There is overwhelming evidence in human medicine that physicians treat minority, or otherwise underserved, patients differently by offering fewer treatment options, pain alleviation and one-on-one interactions. Clearly, veterinary medicine has a different patient center, but veterinary professionals will certainly want to know if a quiet trend showed similar marginalized patterns of care among clients. Such patterns result in different health outcomes and, quite possibly, the search for new, more attentive and inclusive practices.

What to Ask

Once the decision has been made to ask a battery of demographic questions, the next step is deciding which questions to include on your client information forms. Standard questions will focus on race and ethnicity, gender and primary language, and questions may be framed as multiple choice. For race and ethnicity questions, you may find that providing the following options are sufficient:

  • African-American/black
  • Asian/Pacific Islander
  • Hispanic
  • Native American/Alaskan
  • Multiracial/multiethnic
  • White
  • Race not listed here

At AAVMC, we recently updated our questions regarding gender and gender identity. We advocate the inclusion of a third, nonbinary gender (“A gender not listed here”) as an option in addition to male and female. While the number of individuals who select the third option is small, the inclusion of the option represents two important values:

  • A commitment to inclusion because some individuals to not identify on the gender binary. Having a third option signals that this is a core value and a belief that their presence is important enough to acknowledge and include in your data set.
  • The inclusion of these individuals in the data set creates a greater likelihood of generalizing your research findings.

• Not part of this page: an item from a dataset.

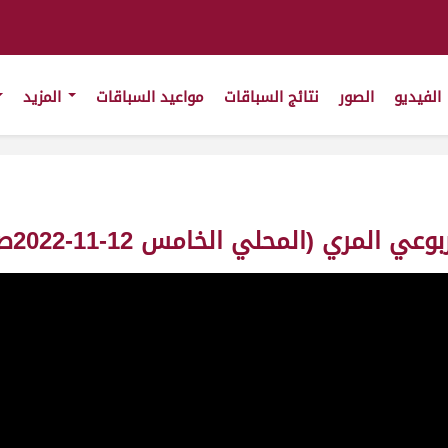
الفيديو
الصور
نتائج السباقات
مواعيد السباقات
المزيد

Inquiring about language skills will help you plan for the future of the practice. Numerous bi- or multilingual veterinary practices exist. These practices are largely in areas where a need was identified early.

As populations migrate, you may find an increase in limited English proficiency (LEP) individuals in your client base. This will be noticeable anecdotally, yet data will provide the confirmation you need to make evidence-based decisions to seek out language skills on your own or in future practice hires. Having this evidence will aid decision making in the development of promotional materials and community outreach. Ultimately, the collection of this data is about enhancing the relationship between the veterinary practice and the client.

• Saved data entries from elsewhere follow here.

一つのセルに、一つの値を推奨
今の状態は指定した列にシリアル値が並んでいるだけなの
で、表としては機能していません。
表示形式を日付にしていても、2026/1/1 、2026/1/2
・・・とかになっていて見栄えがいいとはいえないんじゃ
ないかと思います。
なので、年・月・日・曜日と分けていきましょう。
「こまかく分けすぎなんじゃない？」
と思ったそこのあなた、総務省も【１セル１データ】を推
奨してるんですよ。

Human health research shows that LEP is associated with health disparities, poor treatment compliance, increased medical errors and low client satisfaction. Your business is reliant on providing excellent veterinary medical care and customer service. Understanding how language proficiency plays a role in that care and service is critical in an increasingly diverse environment.

Creating an Inclusive Business

Adding or modifying just three questions to your client intake forms can help you make a huge step forward in creating and embracing a diverse and inclusive veterinary business.

First, gathering information about race, gender and language provides your business with three additional data sources that can inform decision making.

Second, this data can and should inform your relationships with your clients and can influence your patients’ health outcomes. In my diversity work at AAVMC, I often tell students that clients trust veterinary medical knowledge. The place where things are most apt to break down are in the relationship between the veterinarian and the client. If the client does not think you really see them and respect them, then the relationship is potentially doomed and all that veterinary medical knowledge doesn’t matter.

Finally, although data collection is often meant to inform the gatherer, including these questions on forms serves as a source of information to your clients. The inclusion of these questions signals that you see them as individuals, that you recognize providing veterinary medical care is about both the animal and the client, and that you want to create a business environment that embraces diversity. This is an easy, passive way of creating an inclusive business environment.

Diversity Toolbox columnist Dr. Lisa M. Greenhill is senior director for institutional research and diversity at the Association of American Veterinary Medical Colleges.